Trois mecs marchent dans la cambrousse

C'est l'histoire de trois types (l'écrivain, le professeur, et le stalker) qui se baladent dans une campagne poisseuse, pleine de hautes herbes, de tanks en déréliction, et de bâtiments en ruines. C'est la zone, interdite d'accès car supposée trop dangereuse, et surtout mystérieuse, car elle contiendrait une "chambre des voeux", dans un aperçu involontairement visionnaire de l'état actuel de la ville de Pripyat après le désastre de Tchernobyl.

Le stalker (mono-expressif) guide ses compères dans les méandres de la zone en balançant des rouleaux de PQ et des boulons pour bien s'assurer qu'il n'y a aucun danger dans le secteur. Et ils ont très peur, bien qu'il ne s'y passe strictement rien.
Parfois nos amis font une halte et décident de se reposer en dissertant sur le sens de la vie, sur le sens de l'art, sur le sens de la science.
Et puis ils reprennent leur marche, dans la verdure, dans des conduits, et dans des bâtiments inondés.

A un moment ils en ont marre de marcher, et après avoir traversé une vaste salle pleine de dunes de sable, et passé un coup de fil à je ne sais qui, ils se posent pour de bon : clament notamment un poème, puis alignent des dialogues tous plus imbitables les uns que les autres, pour finir par repartir là d'où ils viennent, parce qu'en fait toutes leurs pérégrinations qu'ils nous ont fait subir pendant tout le film étaient inutiles.

Vers la fin du film, il y a aussi un enfant (un garçon ou une fille, ça je ne saurai le dire) qui a des dons de télépathie et qui peut faire bouger des verres sur une table.

Et ça dure 2h45.

Pourtant j'ai été patient, j'ai drôlement apprécié la première heure du film, le périple quasi en temps réel (et donc forcément un peu chiant, mais du coup immersif), était assez fascinant, l'accession à la zone par un jeu de diversion, l'ambiance post-apocalyptique, le trajet en wagonnet, les dialogues rares, la tension grandissante.

Et puis après cette heure passant finalement assez vite, Tarkovski commence en à avoir marre de cette ambiance tout à fait sympathique, et se dit que ce serait pas mal d'insuffler pas mal de dialogues vides, et de la philo incompréhensible.

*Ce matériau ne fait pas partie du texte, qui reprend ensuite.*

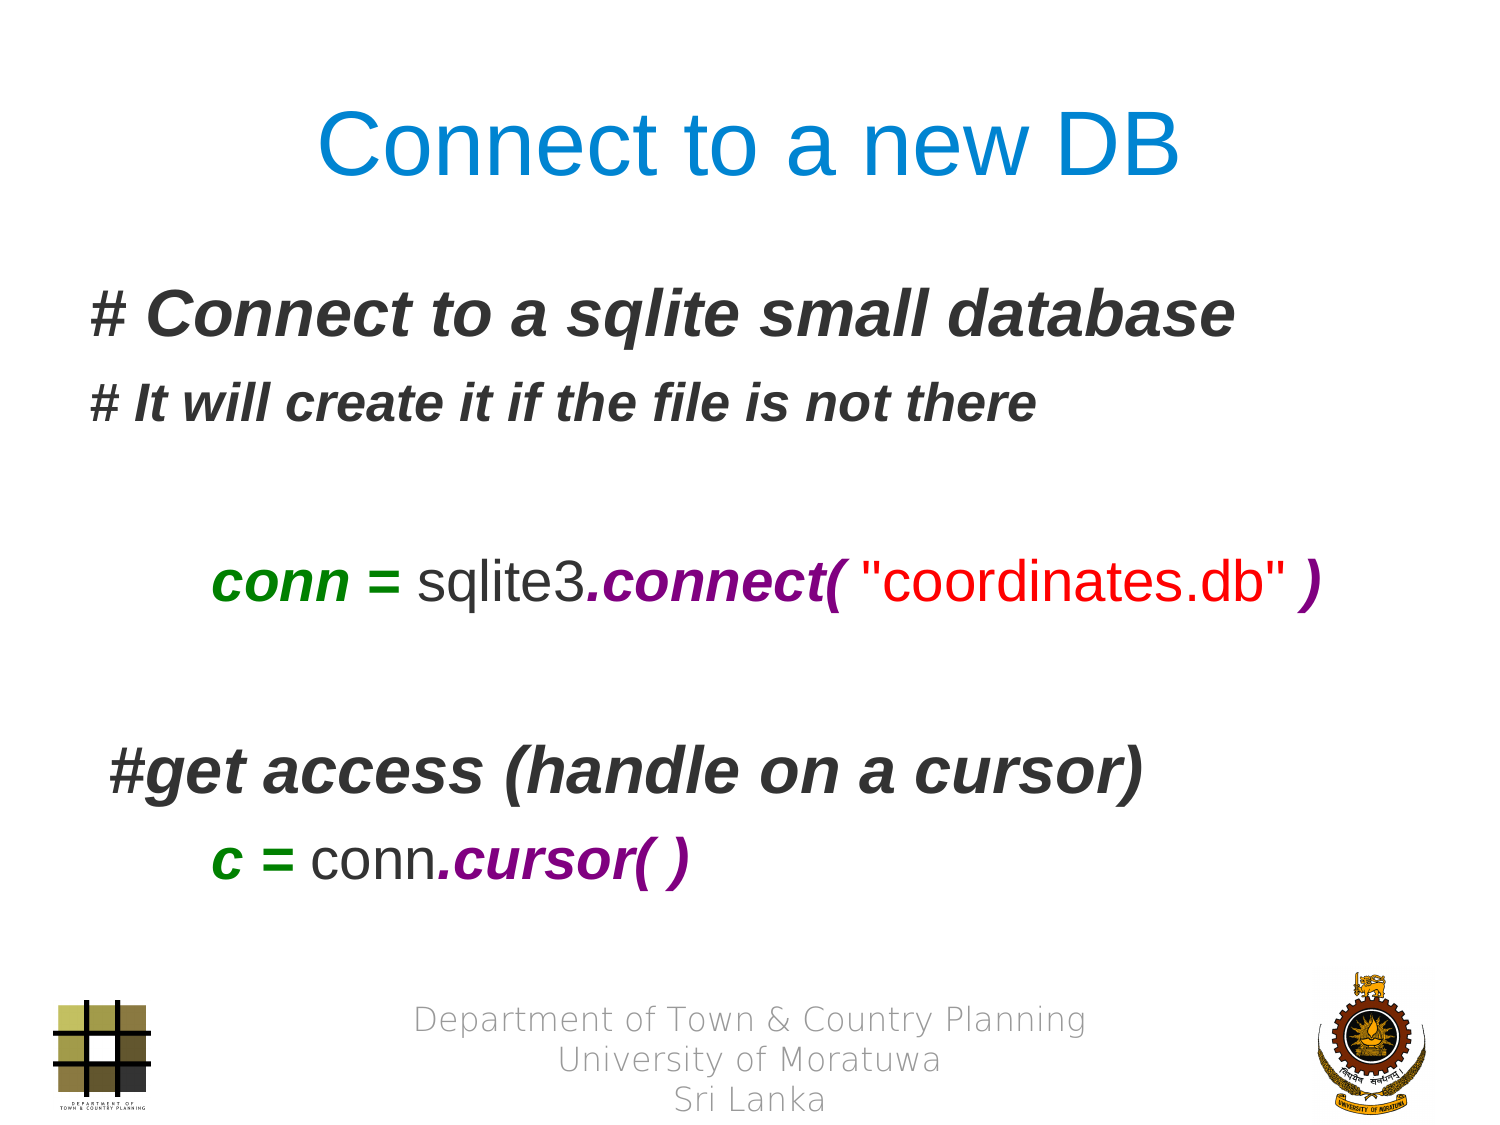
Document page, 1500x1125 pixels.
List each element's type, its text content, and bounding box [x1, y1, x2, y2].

picture [53, 1000, 151, 1110]
list # Connect to a sqlite small database # It will create it if the file is not there conn = sqlite3.connect( "coordinates.db" ) #get access (handle on a cursor) c = conn.cursor( ) [75, 262, 1426, 916]
picture [1312, 966, 1435, 1125]
title Connect to a new DB [75, 45, 1426, 233]
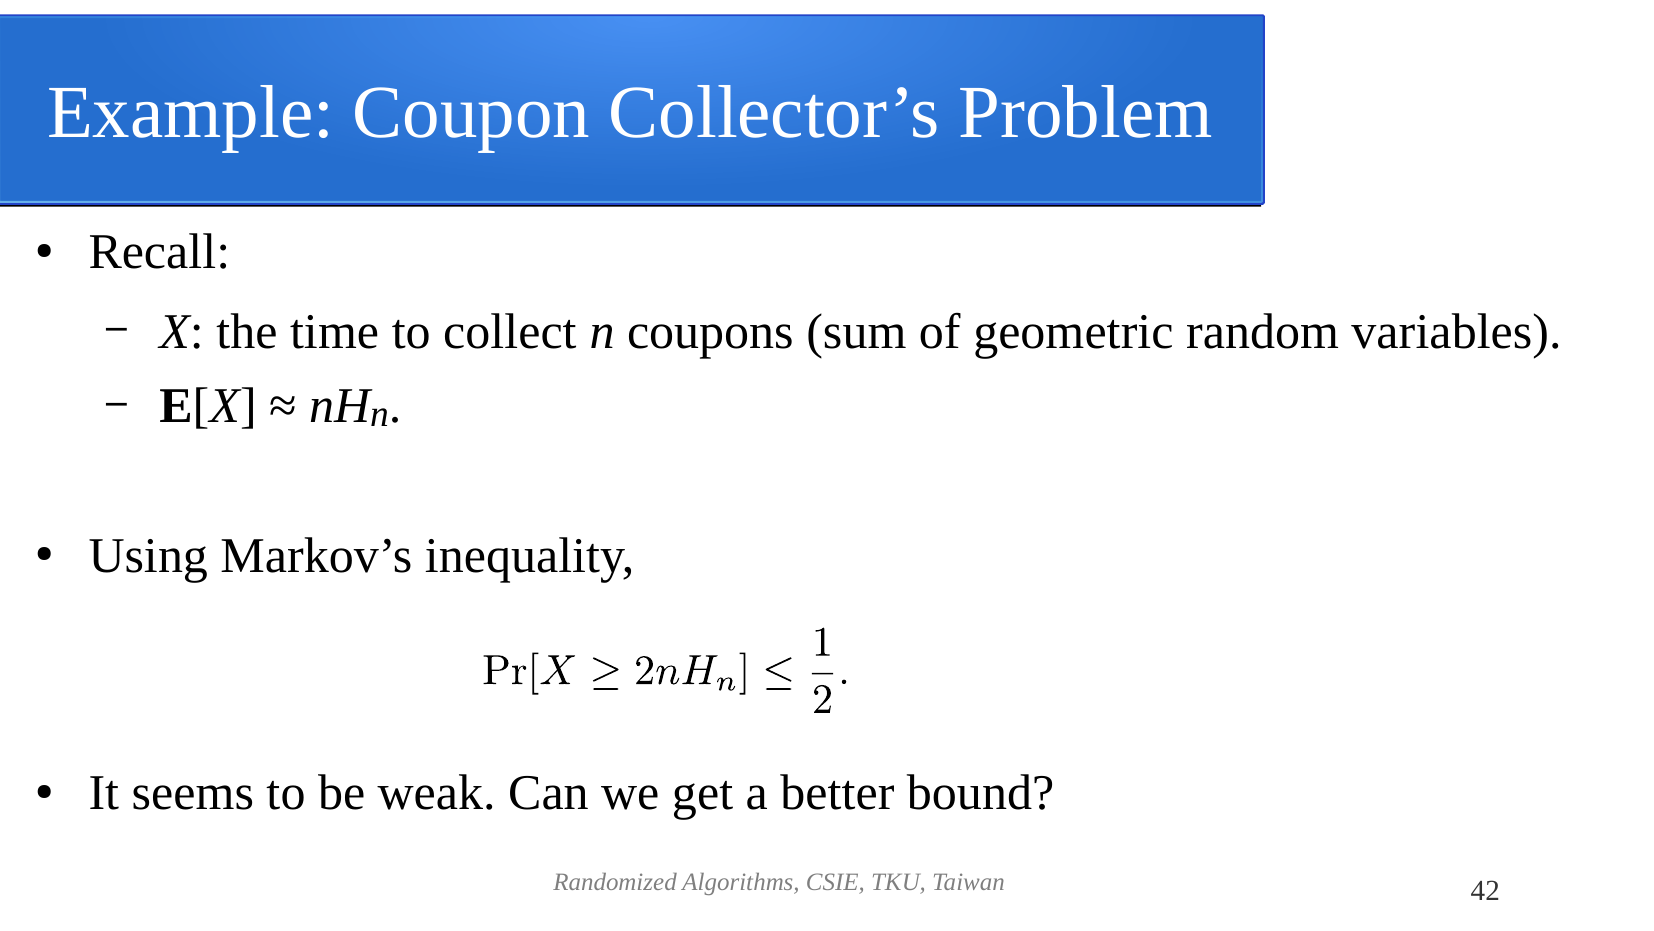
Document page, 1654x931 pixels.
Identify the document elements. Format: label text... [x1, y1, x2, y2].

picture [480, 625, 848, 715]
list Recall: X: the time to collect n coupons (sum of geometric random variables). E[X] ≈ nHn. Using Markov’s inequality, It seems to be weak. Can we get a better bound? [17, 224, 1619, 875]
title Example: Coupon Collector’s Problem [47, 35, 1252, 189]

Bref, on passe d'un film à ambiance et hyper immersif, à une pièce de théâtre façon art contemporain, avec des mecs qui racontent de la merde tout en s'engueulant (le pire étant le moment où ils décident de s'arrêter juste avant la chambre des voeux et où j'ai eu parfois l'impression de regarder des séquences aussi palpitantes qu'un écran de veille windows xp). Au début j'essayais de détricoter les dialogues, mais rapidement j'ai compris que c'était totalement vain, et que le rapport effort de concentration engagé/Bénéfice recueilli, me serait totalement défavorable, et j'ai débranché mon cerveau en priant pour que le film se boucle le plus vite possible.


Autant dire que je n'ai rien compris, et dans mon ennui global, je ne pourrai guère qu'évoquer de vagues hypothèses :

Personne n'a la foi :Que ce soit l'écrivain, ou le scientifique, aucun n'a la vraie foi (chrétienne ?) (voire même s'en moque, le moment où l'écrivain dans une séquence aléatoire, se met à porter une couronnes d'épines du christ) (et encore moins dans la Russie communiste).
Sauf le stalker, l'être pur, condamné à sombrer, à être incompris et solitaire (Tarkovski lui-même?), malgré son désir d'évasion, et de passage vers un monde meilleur. Donc il est bloqué à la fois par les dirigeants communistes (les militaires qui le mitraillent), et par les russes eux-mêmes qui ne le suivent pas.

Bon autant dire que tous ces questionnements religieux me sont passés très vite au-dessus de la tête, et que d'après moi, ça ne mérite absolument pas 2H45 de purge.


A quoi pouvoir se raccrocher donc si comme moi vous craignez de terriblement vous ennuyer durant ce film?

Quelques pistes : La première partie du film d'abord. Ensuite formellement, y a pas à dire, ça a de la gueule, la composition des cadres est sublime, la photo est superbe (et surtout la première transition du noir et blanc à la couleur est un vrai choc visuel, ce qui pour moi renforce la qualité de la première partie d'ailleurs, et son ambiance particulièrement réussie).
Enfin la BO, bien que trop discrète, a quelques très belles envolées (usage de la cithare ?). Et le travail sur le son est exemplaire.

Bref une expérience sensorielle très intéressante dans un premier temps, puis un déluge verbal épuisant et à mon sens vide par la suite.